[Brano proposto]
- - -
Il suono dello shofàr, con la sua caratteristica maestosità e potenza, esprime una forza tale da indurre l’animo umano a provare sentimenti profondi e, a volte, contrastanti come non hanno mancato di rilevare i Maestri. Tale contrasto di sentimenti, per cui a volte ci sentiamo sopraffatti e annichiliti dal suono dello shofàr e in altri casi piuttosto ci infonde e ci rinnova la fede nel futuro di Israèl, è legato alle circostanze evocate.
Nel giorno di Rosh Hashanà fu creato l’uomo, culmine dell’atto Divino: in quel momento D-o fu incoronato Re dell’universo. Ogni anno a Rosh Hashanà rinnoviamo la nostra sottomissione alla sua sovranità: ne è simbolo il suono dello shofàr.
- - -
[Sezione del materiale]
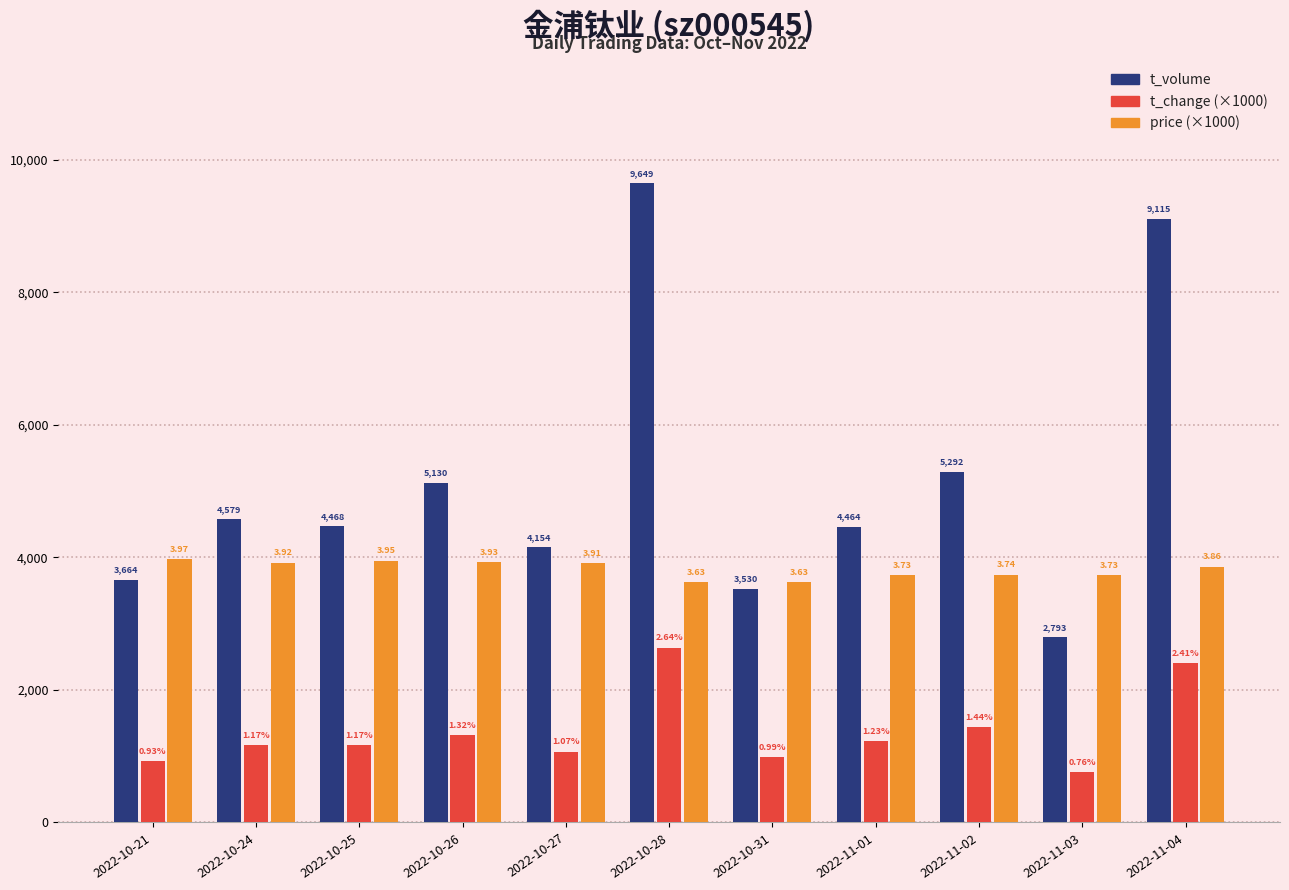

How many bars are there in total?

33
- - -
[Compito da svolgere] Prosegua il brano sul suono dello shofàr, riprendendo subito dopo l'ultima frase riportata.

[Risposta al compito]
Accettammo la Torà alle pendici del monte, e in quella circostanza si udì il suono dello shofàr (Esodo 19, 16). Ogni anno, dunque, ricordiamo e rinnoviamo questo legame di sottomissione alle leggi di D-o e di loro accettazione incondizionata; oppure pensiamo, per esempio, ad alcuni passi profetici le cui parole vibranti sono paragonate (cf Ezechiele 33, 1), per intensità, al suono stesso dello shofàr. Il suono dello shofàr provoca timore e tremito nel popolo (Amos 3. 6).
La sequenza dei suoni dello shofàr provoca nell’animo sentimenti di premonizione di quanto proveremo di fronte al grande e terribile giorno del giudizio finale (Sofonia 1, 14). Infine lo shofàr evoca l’ultimo grande raduno del popolo di Israèl, che avverrà proprio accompagnato dal suo suono. Ascoltando lo shofàr durante Rosh Hashanà, anticipiamo il carattere di quell’evento (Isaia 27, 13) e rafforziamo la fede nella venuta di Mashìach e la resurrezione dei morti.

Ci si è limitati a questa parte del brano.